Saturday, February 28, 2009

The Infinite, A Riddle

I think he was very proud of this one. He should be.

God made the sun and said, "'Tis good";
And God spoke truth.
God made the earth and said, "'Tis good";
And God spoke truth.
God made the beast, the bird, the toad,
And gazing on't He said, "'Tis good"'
And God spoke truth.
Then God made man and said, "'Tis good"'
Can God be wrong?

The Corporate Party

This one I love for the language...and picturing my Dad standing on the side, watching.

The man with the slicked down hair,
Ottered into the nearest chair.
A sharp faced rodent-like woman
Scurried to seem collegian.
A lion maned executive
Succeeded in acting restive.
The boredom was palpably real
Conditions were less than ideal.
Inanity was the watchword,
Truth struggled in vain to be heard.

The hyenas laughed in chorus
Both timorous and dolorous.
The climbers foxed, senses alert,
Seeking quarry, seeming pert.
The cheshire smiles were vacuous,
The observations fatuous.
The wise owled into the background,
The naive into the foreground.

Danger tigered the occasion
Mendacity stalked evasion.
Careers moled into the deep dark
Having caught the eye of a shark.
Pleasantries snaked in disguise
Mendacity lobstered crabwise.
Presence had been mandatory -
Truth stayed clear - supererogatory.

The Pool

I'm very fond of this one. He captured my mom perfectly.

I stood before her and said, "Hello,"
And suddenly was startled.
She was quite pretty, no cameo,
But her eyes - I was engulfed.
Wisdom, trust, kindness, but above all
Innocence held me in thrall.

Forty five years we have shared our lives.
In wonder I have witnessed
Strangers meet her and become captives,
Then open their most cherished
Inner selves for her calm perusal.
No thought of a refusal.

The why and wherefores I cannot ken,
But the evidence is there.
I can't question what my eyes have seen
And shared with my lady fair.
Some say they know, it's called empathy.
I know what it's meant to me.

The depths of the simplicity stirs,
Calling to the primal spurs.
Pure, undemanding, understanding,
Wholly a sense of sharing.
A gift given to only a few,
Awareness of me and You.

This Is A Gift for my Dad

This is a tribute to my dad. He and I didn't always see eye to eye. In fact, it's more accurate to say we didn't get along very well most of my life. We loved each other, but we often didn't like each other.

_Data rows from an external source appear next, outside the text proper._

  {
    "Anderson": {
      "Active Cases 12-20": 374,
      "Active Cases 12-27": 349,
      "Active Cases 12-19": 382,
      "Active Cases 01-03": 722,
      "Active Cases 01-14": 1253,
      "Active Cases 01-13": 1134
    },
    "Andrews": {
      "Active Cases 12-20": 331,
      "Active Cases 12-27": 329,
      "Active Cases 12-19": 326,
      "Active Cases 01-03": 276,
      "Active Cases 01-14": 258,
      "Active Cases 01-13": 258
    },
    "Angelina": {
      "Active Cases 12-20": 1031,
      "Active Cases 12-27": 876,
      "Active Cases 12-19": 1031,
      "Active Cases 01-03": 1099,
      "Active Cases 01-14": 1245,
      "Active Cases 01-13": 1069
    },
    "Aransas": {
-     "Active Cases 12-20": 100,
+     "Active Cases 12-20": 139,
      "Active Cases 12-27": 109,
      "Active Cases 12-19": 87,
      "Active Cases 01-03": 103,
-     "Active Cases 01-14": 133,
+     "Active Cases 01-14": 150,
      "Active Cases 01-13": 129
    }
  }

He died of cancer in 2003 and we became good friends in the last year of his life. Perhaps we finally could both relax enough to drop all the masks and expectations that no longer served us. We had a lot in common - a lot we didn't even know we had in common. One of the things we shared was a love of writing and a love for books.

He got serious about his writing a few years before my mother died. He wrote a lot of short stories and some poems. He dreamed of publishing a book one day. He didn't expect anyone would read it, he just wanted to get it published.

He had a lot of stories to tell. He grew up in a family that was Euro-Bohemian-Victorian, if there is such a thing. They had old world ideas and manners, a strong creative and intellectual curiosity, and some notions held over from the turn of the century. He grew up in the Bronx. He spent his summers in the Hudson River valley, a place where his heart took root. He was a Romantic working in the corporate world. He was a philosopher/poet who was too self-conscious to live the life he'd have truly enjoyed. He was not an easy man, but he was a good man and he felt things deeply.

Dad had a very organized file of stories painstakingly typed with two fingers on an old word processor, copied in duplicated and carefully paper clipped and sorted with little handwritten labels. I kept it after he died.

I sat on the floor in my dining room today and reread what my dad had written. It's a throwback to an earlier style, a more formal combination of sentiment and intellect than is fashionable today. But that's who my dad was. And I realized there's one last thing I can do for him. I can publish his work.

Like my dad, I don't expect anyone to read it. That's not the purpose.

It's just something I can do for him that I think he'd really like. And that feels pretty good.

So bear with me - there's a lot of typing to be done and things may show up here slowly. But they'll eventually get here.

World, meet my dad. Dad, go ahead and say your piece.